About $7.9 billion in bitcoin options are set to expire on Friday, April 24, making it one of the biggest BTC derivatives events of the month. CoinDesk reported that the expiry covers more than 114,000 contracts and represents a meaningful chunk of total open interest on Deribit.
That matters because large expiries can temporarily shape price action as traders unwind positions and dealers adjust hedges around the biggest strike concentrations.
The main level traders are watching is $75,000. CoinDesk said there is especially heavy positioning at that strike, with other market coverage citing roughly $395 million in call open interest there. At the same time, “max pain” is sitting well below spot, roughly in the low-$70,000 to $72,000 area depending on the platform and calculation.
That creates tension in the market. If bitcoin stays above $75,000, shorts and dealers may be forced to chase price higher. If price starts drifting lower, the pull toward max pain could strengthen into expiry.
Large options expiries matter because market makers often hedge the exposure they have sold. As expiry approaches, that hedging can push price toward major strike clusters or toward the max pain zone, where the largest amount of option premium expires worthless for buyers.
This does not mean expiry always decides direction by itself. But it can amplify short-term moves, especially when positioning is crowded and spot is trading near a strike with heavy open interest.
Another important detail is futures positioning. Several reports say perpetual funding has turned negative, which suggests a buildup of short exposure even as BTC trades near the upper end of its recent range.

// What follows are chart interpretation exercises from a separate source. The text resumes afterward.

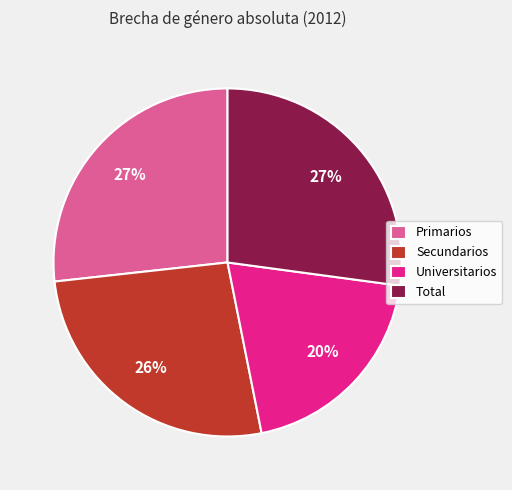

What is the ratio of the value at Secundarios to the value at Primarios?

1.0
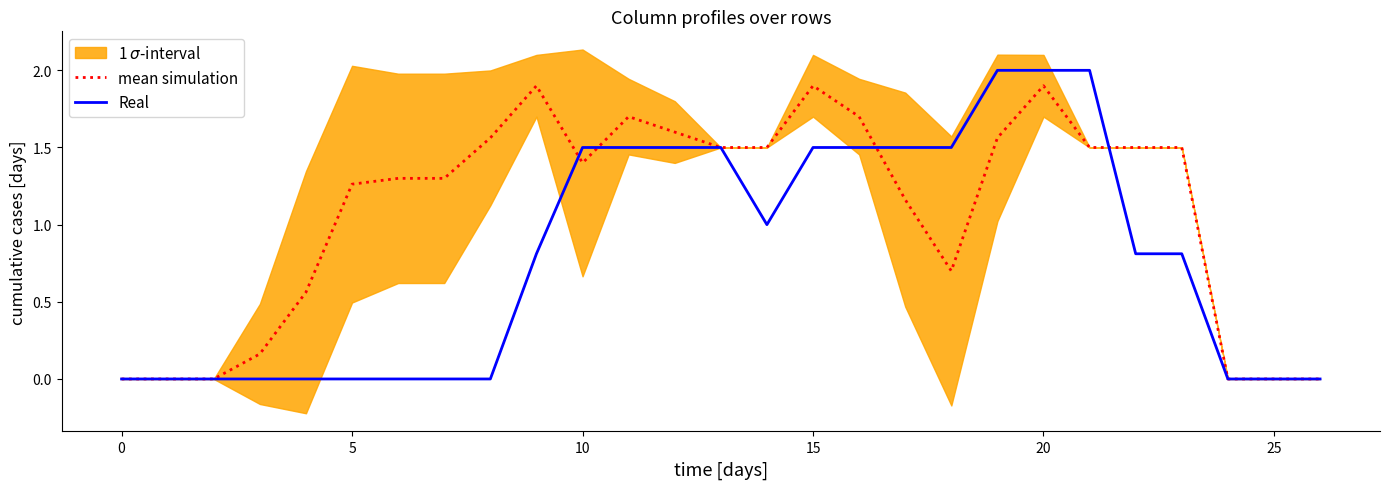

How many interior local valleys does the Real series have?

1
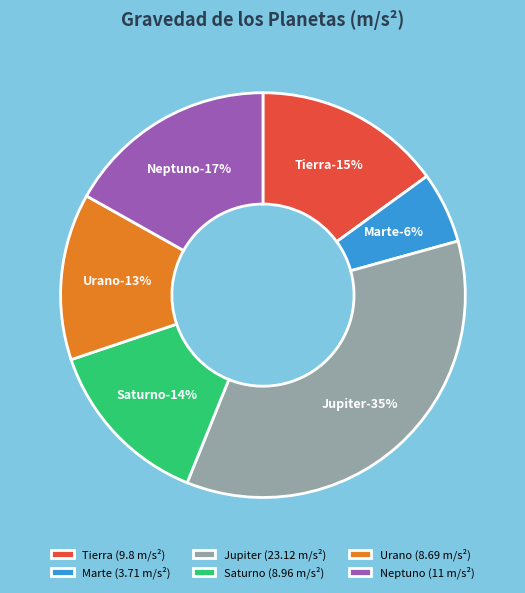

Count the number of slices in the pie.

6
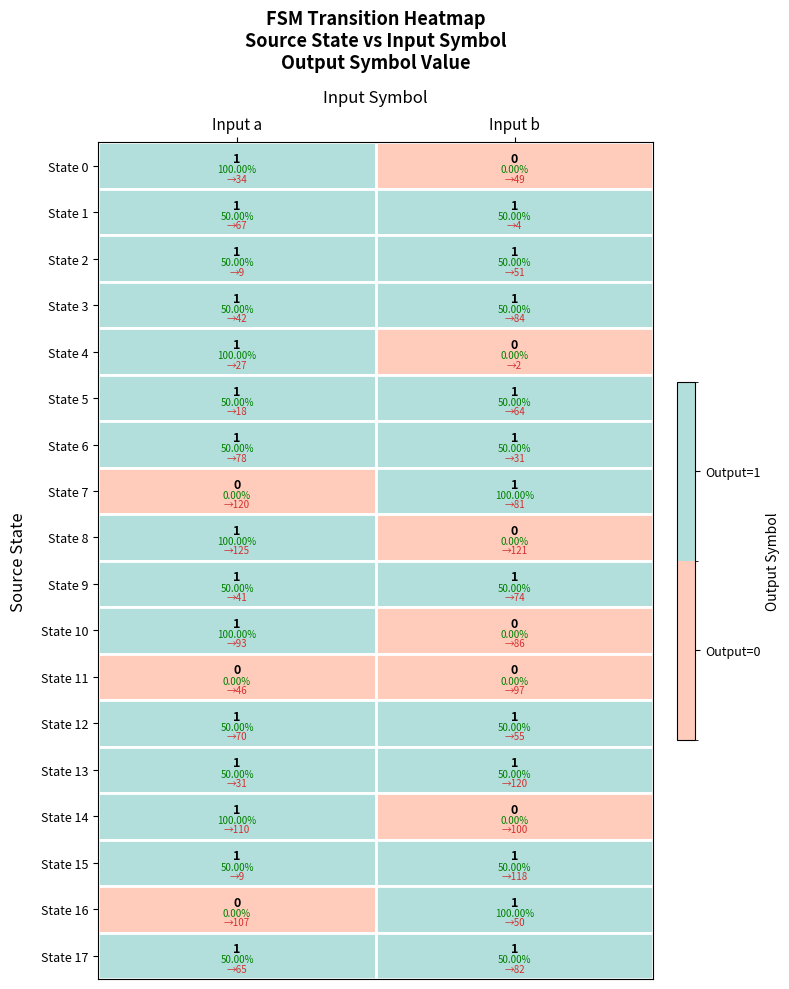

Rank the categories by value from lowest to highest.

0_b, 4_b, 7_a, 8_b, 10_b, 11_a, 11_b, 14_b, 16_a, 0_a, 1_a, 1_b, 2_a, 2_b, 3_a, 3_b, 4_a, 5_a, 5_b, 6_a, 6_b, 7_b, 8_a, 9_a, 9_b, 10_a, 12_a, 12_b, 13_a, 13_b, 14_a, 15_a, 15_b, 16_b, 17_a, 17_b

That means if bitcoin holds above the key $75,000 area, the expiry could combine with short covering and dealer hedging to create an upside squeeze. On the other hand, if bulls fail to hold that level, the market could slip back toward the lower max-pain region instead.
This expiry matters because it hits while bitcoin is already at a technically sensitive point. Price is above max pain, but not by a huge margin, and the market is still fragile enough that positioning can matter a lot over a short window.

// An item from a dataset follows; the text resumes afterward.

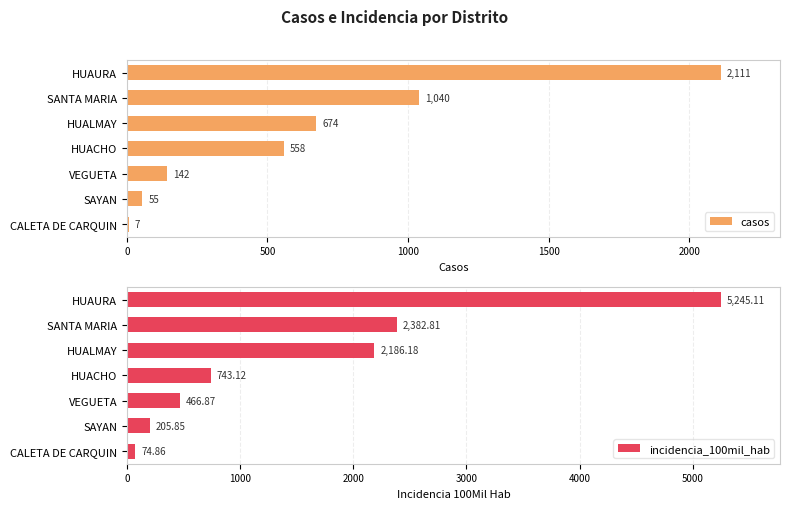

What is the difference between the maximum and minimum values in the casos series?

2104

It also shows how much crypto price action is now influenced by derivatives structure, not just spot demand. When open interest clusters heavily around a few strikes, those levels can become temporary battlegrounds for both bulls and bears.
The simplest way to read this is that the $7.9 billion expiry raises the odds of volatility around Friday. Above $75,000, the market could squeeze higher. Below that, bitcoin may feel more pull toward the low-$70,000 max-pain zone. Either way, the expiry is important because positioning is large enough to influence near-term price behavior.